Extra! Extra! Big business, unions and the Senate reach an accord on immigrant labor!!!
Yes, the Chamber, the unions and Uncle Sam have all agreed on a “fair and equitable” program for importing “low-skilled” workers into the United States, paying them a fair, even “prevailing” wage and offering them a path to citizenship. A few Senators must sign onto the deal but it seems a “fait accompli” if you believe the Associated Press story.
Come the week of April 8, we’ll know the full details of the enabling legislation. Among details already revealed are a 13-year pathway to citizenship for illegal immigrants already calling the U.S. home (about a third longer than the existing model for all other aspirants).

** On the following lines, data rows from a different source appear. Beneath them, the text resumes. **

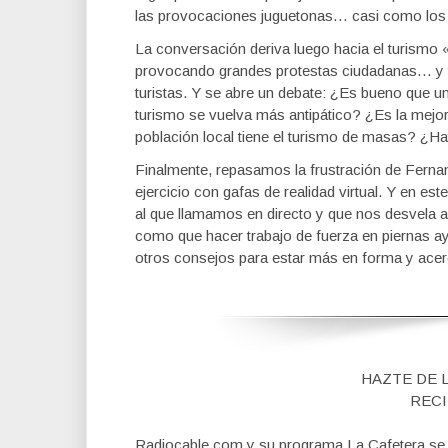
las provocaciones juguetonas… casi como los tr
La conversación deriva luego hacia el turism
provocando grandes protestas ciudadanas… y
turistas. Y se abre un debate: ¿Es bueno que u
turismo se vuelva más antipático? ¿Es la mejor
población local tiene el turismo de masas? ¿H
Finalmente, repasamos la frustración de Fern
ejercicio con gafas de realidad virtual. Y en es
al que llamamos en directo y que nos desvela a
como que hacer trabajo de fuerza en piernas 
otros consejos para estar más en forma y acer
HAZTE DE 
RECI
Radiocable.com y su programa La Cafetera se fi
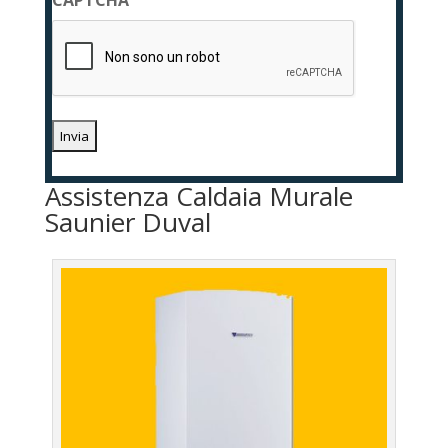
CAPTCHA
*
Assistenza Caldaia Murale
Saunier Duval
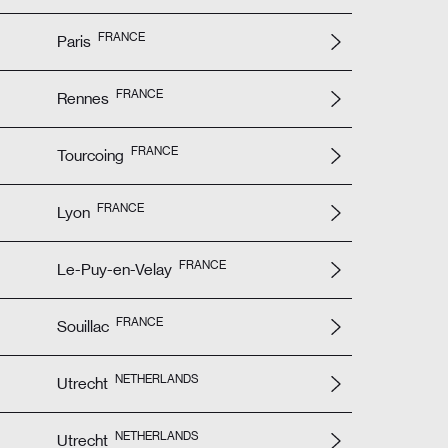
FRANCE
Paris
FRANCE
Rennes
FRANCE
Tourcoing
FRANCE
Lyon
FRANCE
Le-Puy-en-Velay
FRANCE
Souillac
NETHERLANDS
Utrecht
NETHERLANDS
Utrecht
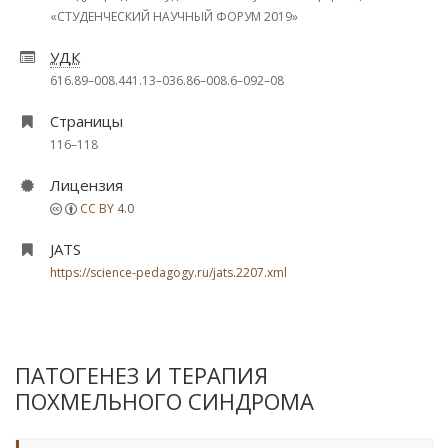
«СТУДЕНЧЕСКИЙ НАУЧНЫЙ ФОРУМ 2019»
УДК
616.89–008.441.13–036.86–008.6–092–08
Страницы
116–118
Лицензия
CC BY 4.0
JATS
https://science-pedagogy.ru/jats.2207.xml
ПАТОГЕНЕЗ И ТЕРАПИЯ
ПОХМЕЛЬНОГО СИНДРОМА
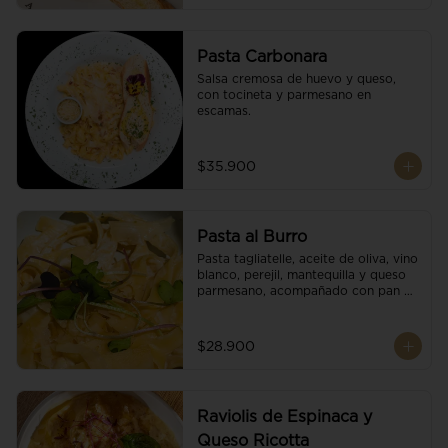
Pasta Carbonara
Salsa cremosa de huevo y queso, 
con tocineta y parmesano en 
escamas.
$35.900
Pasta al Burro
Pasta tagliatelle, aceite de oliva, vino 
blanco, perejil, mantequilla y queso 
parmesano, acompañado con pan 
fresco.
$28.900
Raviolis de Espinaca y
Queso Ricotta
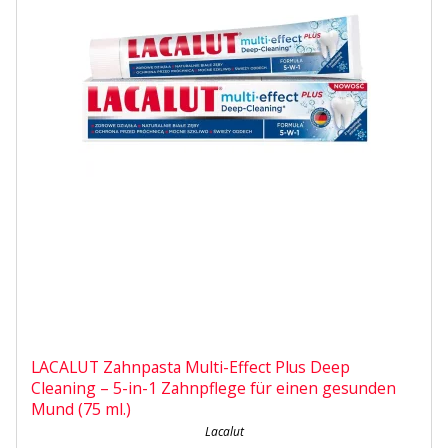
LACALUT Zahnpasta Multi-Effect Plus Deep
Cleaning – 5-in-1 Zahnpflege für einen gesunden
Mund (75 ml.)
Lacalut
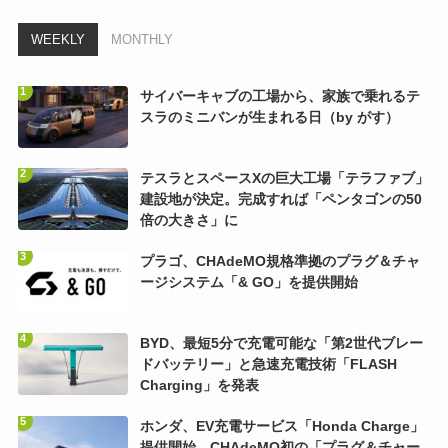
WEEKLY
MONTHLY
サイバーキャブの工場から、家族で乗れるテ
スラのミニバンが生まれる日（by がす）
テスラとスペースXの巨大工場「テラファブ」
建設地が決定。完成すれば「ペンタゴンの50
倍の大きさ」に
プラゴ、CHAdeMO規格準拠のプラグ＆チャ
ージシステム「& GO」を提供開始
BYD、最短5分で充電可能な「第2世代ブレー
ドバッテリー」と急速充電技術「FLASH
Charging」を発表
ホンダ、EV充電サービス「Honda Charge」
提供開始。CHAdeMO初の「プラグ＆チャー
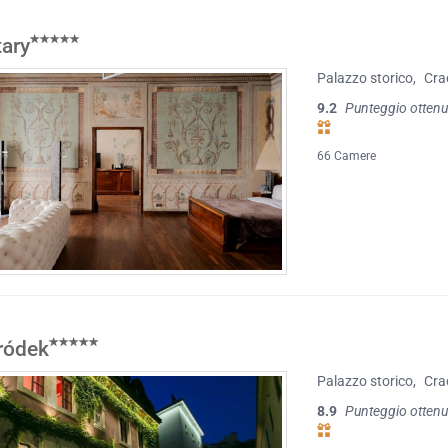
tary
Palazzo storico
,
Cra
9.2
Punteggio ottenu
66 Camere
ródek
Palazzo storico
,
Cra
8.9
Punteggio ottenu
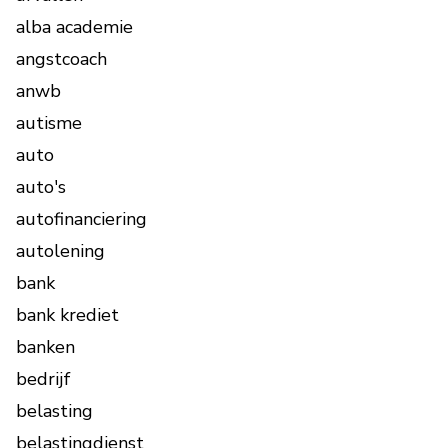
alba academie
angstcoach
anwb
autisme
auto
auto's
autofinanciering
autolening
bank
bank krediet
banken
bedrijf
belasting
belastingdienst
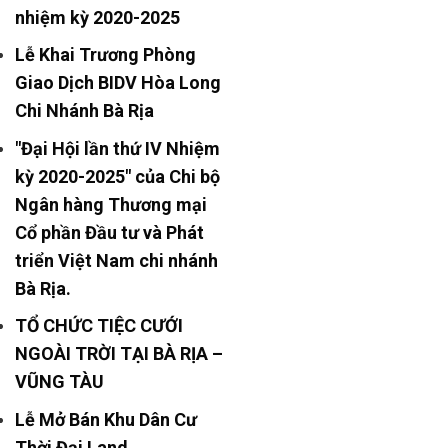
nhiệm kỳ 2020-2025
Lễ Khai Trương Phòng
Giao Dịch BIDV Hòa Long
Chi Nhánh Bà Rịa
"Đại Hội lần thứ IV Nhiệm
kỳ 2020-2025" của Chi bộ
Ngân hàng Thương mại
Cổ phần Đầu tư và Phát
triển Việt Nam chi nhánh
Bà Rịa.
TỔ CHỨC TIỆC CƯỚI
NGOÀI TRỜI TẠI BÀ RỊA –
VŨNG TÀU
Lễ Mở Bán Khu Dân Cư
Thời Đại Land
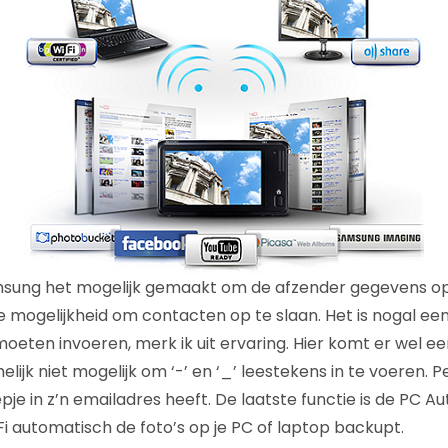
msung het mogelijk gemaakt om de afzender gegevens o
de mogelijkheid om contacten op te slaan. Het is nogal e
oeten invoeren, merk ik uit ervaring. Hier komt er wel e
melijk niet mogelijk om ‘-’ en ‘_’ leestekens in te voeren. P
je in z’n emailadres heeft. De laatste functie is de PC A
Fi automatisch de foto’s op je PC of laptop backupt.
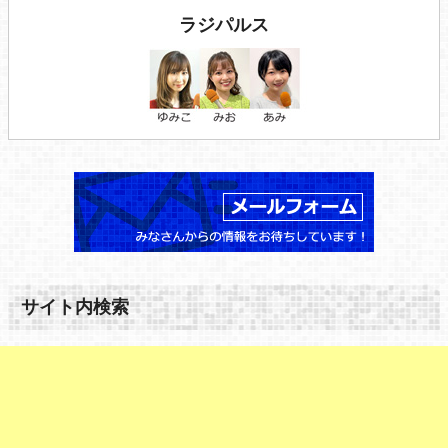
ラジパルス
サイト内検索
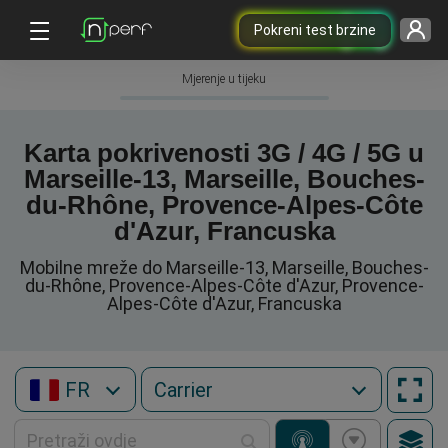
Pokreni test brzine
Mjerenje u tijeku
Karta pokrivenosti 3G / 4G / 5G u
Marseille-13, Marseille, Bouches-
du-Rhône, Provence-Alpes-Côte
d'Azur, Francuska
Mobilne mreže do Marseille-13, Marseille, Bouches-
du-Rhône, Provence-Alpes-Côte d'Azur, Provence-
Alpes-Côte d'Azur, Francuska
FR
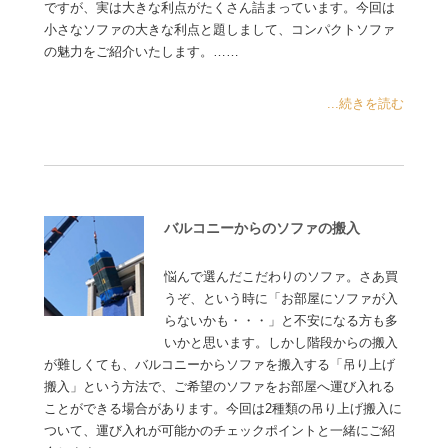
ですが、実は大きな利点がたくさん詰まっています。今回は
小さなソファの大きな利点と題しまして、コンパクトソファ
の魅力をご紹介いたします。……
...続きを読む
バルコニーからのソファの搬入
悩んで選んだこだわりのソファ。さあ買
うぞ、という時に「お部屋にソファが入
らないかも・・・」と不安になる方も多
いかと思います。しかし階段からの搬入
が難しくても、バルコニーからソファを搬入する「吊り上げ
搬入」という方法で、ご希望のソファをお部屋へ運び入れる
ことができる場合があります。今回は2種類の吊り上げ搬入に
ついて、運び入れが可能かのチェックポイントと一緒にご紹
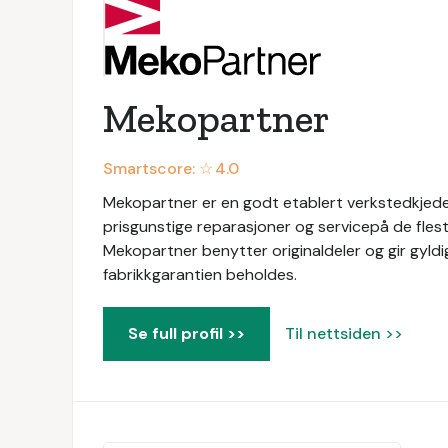
Mekopartner
Smartscore: ☆
4.0
Mekopartner er en godt etablert verkstedkjede 
prisgunstige reparasjoner og servicepå de flest
Mekopartner benytter originaldeler og gir gyldig
fabrikkgarantien beholdes.
Se full profil >>
Til nettsiden >>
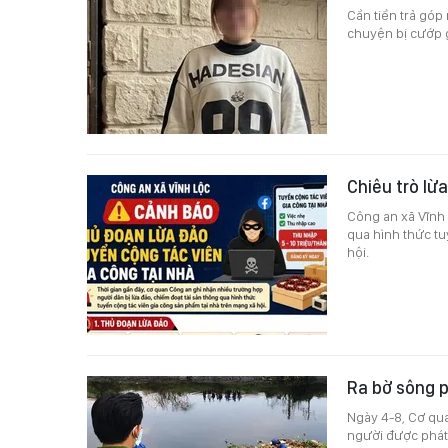
Cần tiền trả góp 
chuyện bị cướp 
Chiêu trò lừ
Công an xã Vĩnh 
qua hình thức tu
hội.
Ra bờ sông p
Ngày 4-8, Cơ qu
người được phát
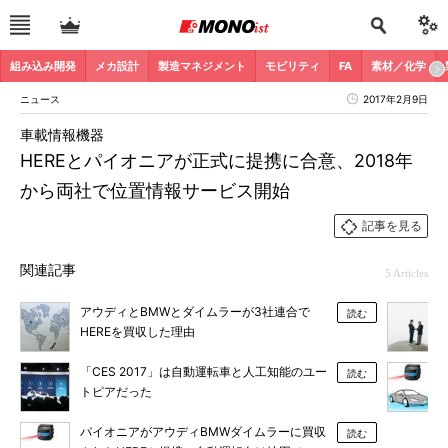
組み込み開発
メカ設計
製造マネジメント
モビリティ
FA
素材／化学
ニュース
2017年2月9日
車載情報機器
HEREとパイオニアが正式に提携に合意、2018年
から両社で位置情報サービス開始
記事を見る
関連記事
5 Articles
アウディとBMWとダイムラーが3社連合で
読む
HEREを買収した理由
「CES 2017」は自動運転車と人工知能のユー
読む
トピアだった
パイオニアがアウディBMWダイムラーに買収
読む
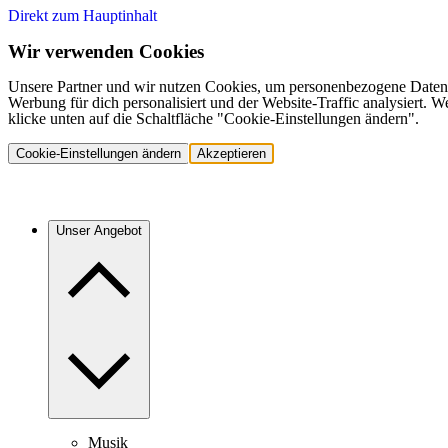
Direkt zum Hauptinhalt
Wir verwenden Cookies
Unsere Partner und wir nutzen Cookies, um personenbezogene Daten,
Werbung für dich personalisiert und der Website-Traffic analysiert.
klicke unten auf die Schaltfläche "Cookie-Einstellungen ändern".
Cookie-Einstellungen ändern
Akzeptieren
Unser Angebot
Musik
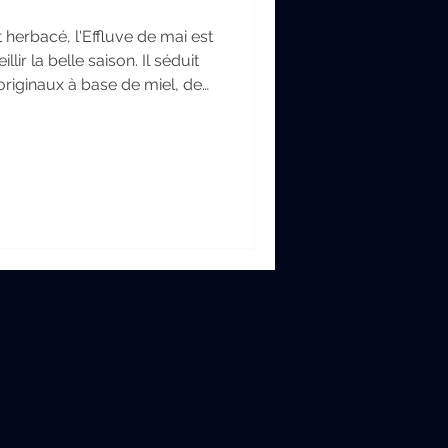
 herbacé, l'Effluve de mai est
llir la belle saison. Il séduit
originaux à base de miel, de
romels artisanaux. Une
nte la mixologie avec les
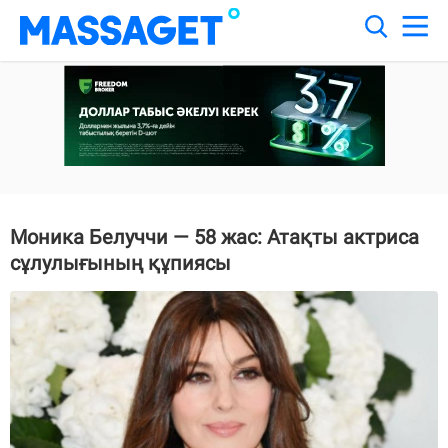
Моника Белуччи — 58 жас: Атақты актриса
сұлулығының құпиясы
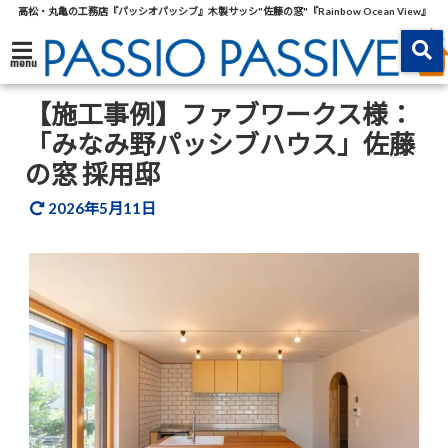
高松・丸亀の工務店『パッシオパッシブ』木製サッシ"佐藤の窓"『Rainbow Ocean View』
menu
【施工事例】ファブワークス様：
「みなみ野パッシブハウス」佐藤
の窓 採用邸
2026年5月11日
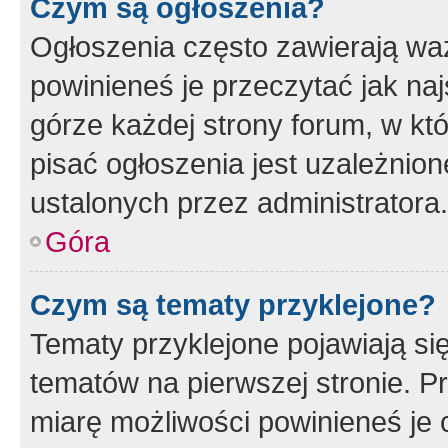
Czym są ogłoszenia?
Ogłoszenia często zawierają waż
powinieneś je przeczytać jak naj
górze każdej strony forum, w kt
pisać ogłoszenia jest uzależni
ustalonych przez administratora.
Góra
Czym są tematy przyklejone?
Tematy przyklejone pojawiają si
tematów na pierwszej stronie. 
miarę możliwości powinieneś je 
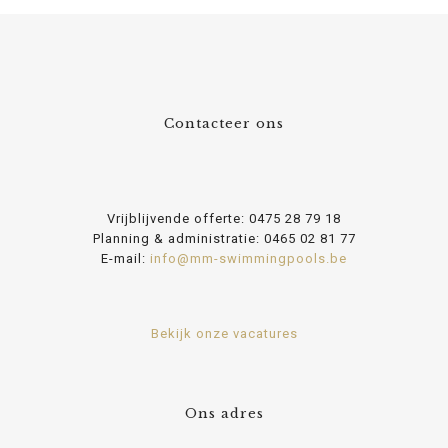
Contacteer ons
Vrijblijvende offerte:
0475 28 79 18
Planning & administratie:
0465 02 81 77
E-mail:
info@mm-swimmingpools.be
Bekijk onze vacatures
Ons adres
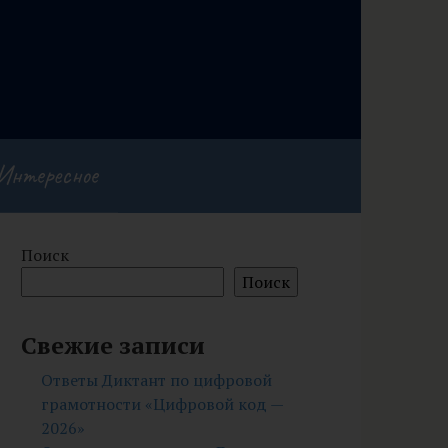
Интересное
Поиск
Поиск
Свежие записи
Ответы Диктант по цифровой
грамотности «Цифровой код —
2026»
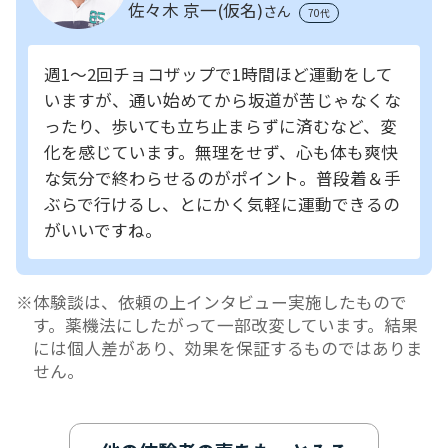
佐々木 京一(仮名)
さん
70代
週1～2回チョコザップで1時間ほど運動をして
いますが、通い始めてから坂道が苦じゃなくな
ったり、歩いても立ち止まらずに済むなど、変
化を感じています。無理をせず、心も体も爽快
な気分で終わらせるのがポイント。普段着＆手
ぶらで行けるし、とにかく気軽に運動できるの
がいいですね。
体験談は、依頼の上インタビュー実施したもので
す。薬機法にしたがって一部改変しています。結果
には個人差があり、効果を保証するものではありま
せん。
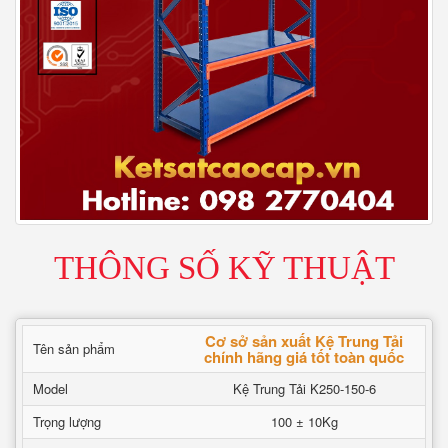
THÔNG SỐ KỸ THUẬT
Cơ sở sản xuất Kệ Trung Tải
Tên sản phẩm
chính hãng giá tốt toàn quốc
Model
Kệ Trung Tải K250-150-6
Trọng lượng
100 ± 10Kg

A new “W” visa program will bring 20,000 workers into our country in year one, escalating in increments to 75,000 by year four. The program is allegedly needed in a country with an unemployment rate hovering around 7.7%. It also allows for “W” visa recipients to work year-round (apparently by job-hopping) as opposed to the current seasonal and temporary restrictions. There will eventually be a cap of 200,000 “W” visa workers. The current cap for temporary visas for low-wage non-agricultural workers is 66,000. Employers can exceed the caps by showing a need and, according to the AP account, paying “premium” wages. ROTFLMAO! Speaking of wages, the legislation will peg those at either the same wage paid the average American worker in the industry or a prevailing wage level, whichever is HIGHER! Again, ROTFLMAO!!!
That whole “W” thing has got to thrill American construction industry workers. Most of them have spent weeks to months of each year sitting at home waiting for the phone to ring. The final bill will cap “W” construction jobs at 15,000. So only 15,000 construction workers will lose their jobs (not to mention jobs already lost to the hordes of undocumented workers already filling construction openings in the U.S.).
Other favored industries include landscapers, retail workers, housekeepers, restaurants, hotels, resorts and nursing homes. Nursing homes? Please pardon this insensitive moment, but if I’m an elderly CHF resident of some senior facility and my heart’s pounding like an a-fib jackhammer, I’m hoping there are certain language requirements so when I tell a housekeeping staff member that “my heart’s pounding like an a-fib jackhammer, please get me help”, said staffer will be fully aware of what I’ve just said.
And for the more naïve of our numbers, most of the aforementioned industries are already packed to the rafters with undocumented workers. Let us continue. And why are agricultural workers not part of the mix? Easy answer: Mess with the farmer’s estimated 1 million undocumented workers who toil for little pay and no benefits, and you lose every election from here to the next millennium.
It is a fact (take it from an old farm boy) that it’s tough to get American workers to toil for next to nothing picking, transporting, harvesting, stoop labor and occasionally losing a hand in the bargain or, God forbid, a “walking down the corn” grain elevator demise. Besides, the happy social accident of American worker practicality and yes, sometimes indolence, profits many of our farm friends thousands upon thousands of dollars every season.
I’m not quite sure what to make of this story. The AP account suggests that the low-skilled worker program would “remove the biggest hurdle to completion of sweeping immigration legislation allowing 11 million illegal immigrants eventual U.S. citizenship.” The upcoming legislation does supposedly create a pathway to citizenship for those 11 million already in residence, but that would seem separate from the rest of the agreement.
Later in the same article, AP writes of workers who would be “brought in.” A CNN story uses the phrase “workers that would be allowed into the country each year.” If we’re talking only of workers from outside the U.S. being covered by this program, does that leave out the undocumented 11 million residents? I’m not clear on this point.
I am clear on what’s likely to happen with the pending legislation. Enforcement will be a joke. Especially for employers. Those who hire illegal workers are sent to jail about as often as a Haley’s comet appearance. They might be hauled before the courts and fined a few bucks, but most states give them 2 or 3 mulligans before even that becomes a factor.
And, remember sequestration? Non-defense discretionary programs are hugely impacted. The agency in charge of enforcing immigration policies is Immigration and Customs Enforcement (ICE). Their parent agency is Homeland Security. Both are losing money and most likely personnel. And you think they have enough investigators to check the status and wages of tens of thousands of new workers, not to mention the cheating massive cheating in hiring practices listed earlier in this submission?
There’s no incentive for companies to stop doing what they’re doing. The ‘business as usual’ practices of both agricultural and non-agricultural companies will continue unabated; hiring cheapo illegal labor and hiding that fact from the government. I doubt there’s one visitor reading this piece who can’t readily identify a company that clearly utilizes undocumented workers in your town or county. And that’s not changing anytime soon. As for the purported “path to citizenship” that may not take precedent over “permanent residency.” The latter can’t vote!
And we haven’t even talked about the right-wing House of Representatives take on this new development. Forcing their corporate pals to pay prevailing wage? Right!